What you should do:
Copy every line of the following data that includes the string "Odoo".
Extracted records below:
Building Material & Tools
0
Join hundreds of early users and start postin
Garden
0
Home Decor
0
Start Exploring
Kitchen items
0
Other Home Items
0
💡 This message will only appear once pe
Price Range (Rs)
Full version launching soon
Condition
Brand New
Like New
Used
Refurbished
End of Extracted records.
Extracted records below:
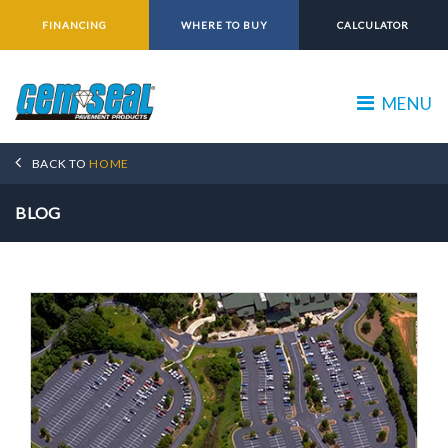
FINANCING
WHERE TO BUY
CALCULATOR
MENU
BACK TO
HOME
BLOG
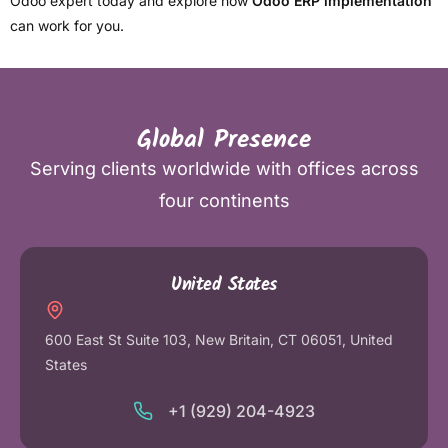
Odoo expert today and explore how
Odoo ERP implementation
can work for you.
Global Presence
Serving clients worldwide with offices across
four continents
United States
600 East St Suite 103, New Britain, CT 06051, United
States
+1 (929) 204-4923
End of Extracted records.
Answer to this task:
Odoo expert today and explore how
Odoo ERP implementation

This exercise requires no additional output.